From a European perspective, I'm surprised that all the plans seem to take it as given that the platforms will remain totally underground. Is there no way to squeeze a bit of natural light into them?
The plan that included demolishing the MSG arena over Penn Station included natural light to the platforms, see the picture here: Kathy Hochul is preparing to relocate Madison Square Garden But that was January 2022, ancient history! The governor no longer supports it.

Air rights are valuable in Manhattan, and arcane to a legendary degree. The museum director at MOMA almost got fired (or did?) over an air rights deal. In Washington, it did come up when Amtrak for a quick cash infusion a decade ago sold the rights over the open air platforms at Union Station. But there is still room to build a massive concourse over the tracks, all the way to H Street. Which really should be done first as a separate project, considering the state of the present small concourse. But generally, air rights are a New York thing, more than anywhere else, or at least more complicated, with property laws and deals with the regulators to promote favored development. They are "transferred" in chunks.

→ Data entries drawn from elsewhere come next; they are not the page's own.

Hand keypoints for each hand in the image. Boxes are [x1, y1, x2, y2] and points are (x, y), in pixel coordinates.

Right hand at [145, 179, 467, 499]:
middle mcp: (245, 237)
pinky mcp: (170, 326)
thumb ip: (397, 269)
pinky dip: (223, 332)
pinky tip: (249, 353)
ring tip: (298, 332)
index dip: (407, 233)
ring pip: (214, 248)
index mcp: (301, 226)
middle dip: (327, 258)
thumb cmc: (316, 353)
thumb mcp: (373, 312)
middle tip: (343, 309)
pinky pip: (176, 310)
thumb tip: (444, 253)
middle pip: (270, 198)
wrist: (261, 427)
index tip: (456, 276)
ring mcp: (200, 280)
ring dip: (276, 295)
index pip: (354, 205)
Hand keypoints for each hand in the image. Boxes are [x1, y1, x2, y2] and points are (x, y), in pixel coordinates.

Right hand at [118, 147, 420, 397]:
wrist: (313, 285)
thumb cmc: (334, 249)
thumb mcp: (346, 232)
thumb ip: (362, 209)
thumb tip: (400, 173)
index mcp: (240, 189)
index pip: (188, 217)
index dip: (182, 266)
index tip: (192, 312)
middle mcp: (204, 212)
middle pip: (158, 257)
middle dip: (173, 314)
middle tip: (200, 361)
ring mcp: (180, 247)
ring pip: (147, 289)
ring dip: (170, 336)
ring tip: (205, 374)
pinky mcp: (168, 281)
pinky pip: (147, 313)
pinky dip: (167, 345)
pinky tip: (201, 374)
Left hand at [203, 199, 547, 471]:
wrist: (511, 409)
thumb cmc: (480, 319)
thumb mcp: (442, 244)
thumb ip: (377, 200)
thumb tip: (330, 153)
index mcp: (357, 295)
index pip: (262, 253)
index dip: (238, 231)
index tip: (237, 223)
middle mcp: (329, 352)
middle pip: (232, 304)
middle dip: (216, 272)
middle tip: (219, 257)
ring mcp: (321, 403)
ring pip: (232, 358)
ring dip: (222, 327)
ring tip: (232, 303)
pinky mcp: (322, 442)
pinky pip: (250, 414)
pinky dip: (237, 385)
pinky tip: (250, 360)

I do find myself craving the above ground, and sometimes walk or hop on a bus as soon as I "scuttle into" NYC.
 
From a European perspective, I'm surprised that all the plans seem to take it as given that the platforms will remain totally underground. Is there no way to squeeze a bit of natural light into them?
Not without razing MSG, probably Moynihan hall and a few other buildings. Old Penn Station intentionally put the Railroad platforms under street level. When they committed the crime of demolishing old Pen the platform’s were converted into the basis of the modern Penn and the modern development closed in.
The most realistic plans are trying to color inside the lines of Manhattan as it exists.
 
The city council committee voted for a five year extension to the lease, a compromise between three and ten. MSG wanted 50 or perpetual. No mention of the MTA tapping MSG funds for its plan, but there are vague conditions for transportation planning. One council member said it was impossible to understand, but she assumed that was due to Cuomo-era "poison pills," the nature of which was not described, or perhaps, known. Negotiations went on all day.

Although MTA tapping MSG funding was not mentioned in the news reports I read, the Daily News ran an editorial lambasting Amtrak and NJT for wanting to build Penn South. That is, the New York Daily News. ;) Headline: "Fixing Penn Station means curbing Amtrak more than dealing with MSG's future."

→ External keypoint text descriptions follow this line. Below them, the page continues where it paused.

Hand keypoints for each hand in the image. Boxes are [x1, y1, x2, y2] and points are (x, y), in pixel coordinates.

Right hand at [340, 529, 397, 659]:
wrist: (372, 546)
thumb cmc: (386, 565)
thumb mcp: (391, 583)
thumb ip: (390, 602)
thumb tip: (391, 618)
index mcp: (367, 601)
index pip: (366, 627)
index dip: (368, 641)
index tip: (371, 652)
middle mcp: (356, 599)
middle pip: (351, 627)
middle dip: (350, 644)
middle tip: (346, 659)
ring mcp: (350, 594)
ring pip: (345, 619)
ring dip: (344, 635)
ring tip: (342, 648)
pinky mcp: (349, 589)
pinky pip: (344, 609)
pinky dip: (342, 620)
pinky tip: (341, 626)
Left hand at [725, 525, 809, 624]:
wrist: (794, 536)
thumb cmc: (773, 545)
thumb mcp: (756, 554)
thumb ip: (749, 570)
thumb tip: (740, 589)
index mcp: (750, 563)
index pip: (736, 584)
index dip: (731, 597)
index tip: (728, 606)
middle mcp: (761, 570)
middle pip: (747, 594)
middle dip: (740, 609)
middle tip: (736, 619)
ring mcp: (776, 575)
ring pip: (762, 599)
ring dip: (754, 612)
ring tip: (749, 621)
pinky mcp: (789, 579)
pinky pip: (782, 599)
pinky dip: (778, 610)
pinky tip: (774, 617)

Someone else said skip the station and build Penn South and fix the platforms instead.
 
I believe the series of Daily News editorials has a blind author who is a fired, disgruntled ex-LIRR management employee 20 years back with an academic RIT engineering background. Jamaica HQ had a party the day he left.

Since MTA is off limits to him, he channels his rage at anything New Jersey as a waste of money and unnecessary, which includes rebuilding Perth Amboy, Portal Bridges, and Penn Station South. He has also thrown temper tantrums at NJT Board public meeting forums. So he is hated by Amtrak, NJT, and LIRR.

To handle 18 more trans Hudson trains per hour, he says build the link to Grand Central, trivializing it as though it were like building a passing siding. Even if it were physically possible, and it is not, it does not solve the problem of handling 18 more trains per hour.

Then we have the Nothink, uhm Rethink group saying thru run everything to the LIRR as though Gateway can morph into Crossrail, yet not changing so much as a crosstie east of 7th Avenue. They have no grasp of reality on how to run it.